Q: What does "outsourced" mean under the different GovTool pillars?

  • A: Initially, pillars like delegation and voting were outsourced to specific builders through a tender process. Newer pillars are being developed through grants. The long-term goal is ongoing, open development.

Decentralization Strategy

  • Goal: Transition GovTool from a centralized model to community ownership, ensuring users know they can contribute, maintain, and drive the tool's evolution.

  • Approach: Establish working groups to structure the decentralization process across the entire software development lifecycle.

Key Challenges

  • Finding maintainers: Identifying core maintainers and creating a process for community members to become core contributors. (Adam)
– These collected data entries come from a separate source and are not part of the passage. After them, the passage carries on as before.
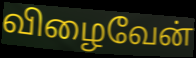
விழைவேன்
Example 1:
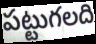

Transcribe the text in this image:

పట్టుగలది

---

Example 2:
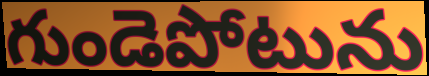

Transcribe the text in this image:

గుండెపోటును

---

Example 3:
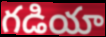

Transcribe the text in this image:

గడియా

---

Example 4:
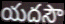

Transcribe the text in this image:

యదసౌ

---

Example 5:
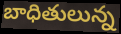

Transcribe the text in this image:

బాధితులున్న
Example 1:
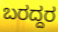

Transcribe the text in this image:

ಬರದ್ದರ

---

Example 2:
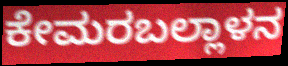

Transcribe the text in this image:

ಕೇಮರಬಲ್ಲಾಳನ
  • Balancing decentralization with the need for decisions: How to distribute decision-making authority within the decentralized model. (Michael)

Lorenzo's Proposal

  • Working Groups: Form working groups with different potential stakeholders (builders, Intersect team, community members) to manage specific parts of the development process.

  • Measures of Success:

    • Each pillar is owned and maintained by community builders

    • Open processes exist for anyone to contribute (bug fixes, bounties, etc.)

Next Steps

  • Lorenzo’s working group will define these processes further.

Summary

Lorenzo was presenting a plan (via a Miro board - https://miro.com/app/board/uXjVNpW9zG8=/?moveToWidget=3458764580080744526&cot=14 ; password: intersect) to the participants (the members of the open-source committee) on how to decentralize a product development process for governance tools. The discussion delves into budgeting, potential working groups or committees, and how open-source principles would be applied to this process.

Key Points and Issues:

  • Scope: There's a lack of clarity about the precise scope of decentralization (does it refer to product development only or broader project decision-making?).
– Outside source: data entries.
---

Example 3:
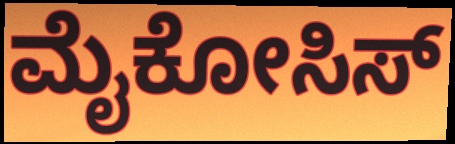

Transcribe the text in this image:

ಮೈಕೋಸಿಸ್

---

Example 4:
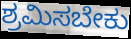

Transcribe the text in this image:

ಶ್ರಮಿಸಬೇಕು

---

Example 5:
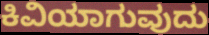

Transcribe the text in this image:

ಕಿವಿಯಾಗುವುದು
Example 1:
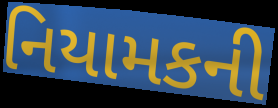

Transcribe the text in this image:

નિયામકની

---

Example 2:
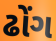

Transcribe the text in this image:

ઢોંગ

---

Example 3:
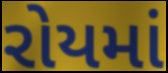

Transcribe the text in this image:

રોયમાં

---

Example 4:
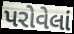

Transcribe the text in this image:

પરોવેલાં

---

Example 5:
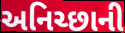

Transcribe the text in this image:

અનિચ્છાની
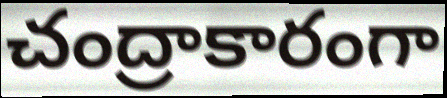
చంద్రాకారంగా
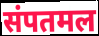
संपतमल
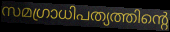
സമഗ്രാധിപത്യത്തിന്റെ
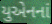
યુએનનાં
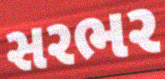
સરભર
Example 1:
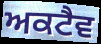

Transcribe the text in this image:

ਅਕਟੈਵ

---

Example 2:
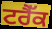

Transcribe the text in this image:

ਟਰੈੱਕ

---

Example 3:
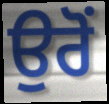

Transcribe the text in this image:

ਉਰੋਂ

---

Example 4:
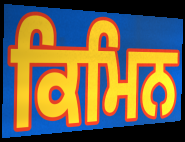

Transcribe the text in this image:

ਕਿਮਿਨ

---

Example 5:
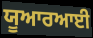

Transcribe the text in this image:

ਯੂਆਰਆਈ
  • Process Efficiency: Some express concern that the proposed model, with multiple working groups, might be too bureaucratic and inefficient for a single open-source project.
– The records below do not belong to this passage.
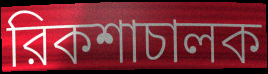
রিকশাচালক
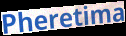
Pheretima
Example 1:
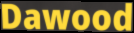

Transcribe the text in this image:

Dawood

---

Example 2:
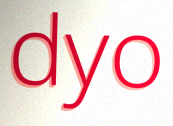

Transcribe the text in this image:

dyo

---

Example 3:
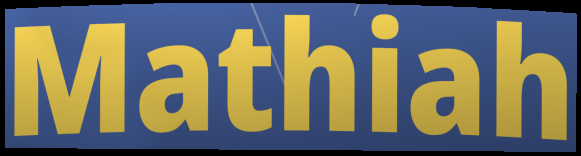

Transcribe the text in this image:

Mathiah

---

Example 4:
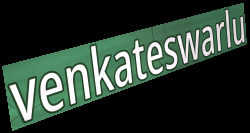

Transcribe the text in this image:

venkateswarlu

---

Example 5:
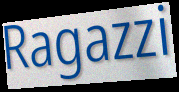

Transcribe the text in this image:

Ragazzi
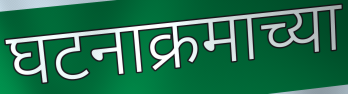
घटनाक्रमाच्या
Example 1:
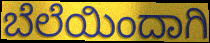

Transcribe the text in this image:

ಬೆಲೆಯಿಂದಾಗಿ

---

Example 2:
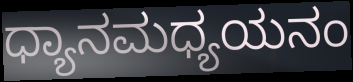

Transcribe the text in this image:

ಧ್ಯಾನಮಧ್ಯಯನಂ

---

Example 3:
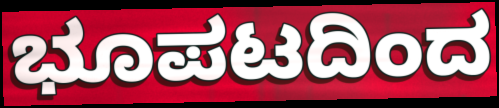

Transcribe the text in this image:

ಭೂಪಟದಿಂದ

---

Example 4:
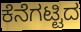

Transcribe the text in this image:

ಕೆನೆಗಟ್ಟಿದ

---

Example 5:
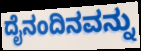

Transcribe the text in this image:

ದೈನಂದಿನವನ್ನು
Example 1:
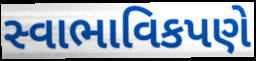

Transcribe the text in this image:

સ્વાભાવિકપણે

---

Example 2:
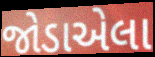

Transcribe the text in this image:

જોડાએલા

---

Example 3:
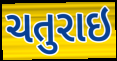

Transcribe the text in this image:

ચતુરાઇ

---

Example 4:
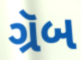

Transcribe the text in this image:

ગ્રૅબ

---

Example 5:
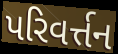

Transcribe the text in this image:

પરિવર્ત્તન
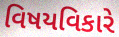
વિષયવિકારે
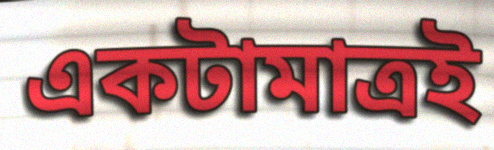
একটামাত্রই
  • Budget: There are questions about who controls the budget for the decentralized governance tools working group and how that budget would be allocated.

  • Governance Model: Questions remain about whether this is genuinely a governance decentralization or is more focused on project management and execution.

  • Comparison to Cardano: The project aims to follow a governance structure similar to the Cardano project.

Overall Questions and Considerations:

  • How can the process balance decentralization with efficient decision-making? It's a core challenge of decentralized open-source governance.

  • Who ultimately has decision-making authority in this proposed model?

  • How will this structure scale effectively as the project grows?

  • Is the Cardano governance structure appropriate, considering the project's specifics?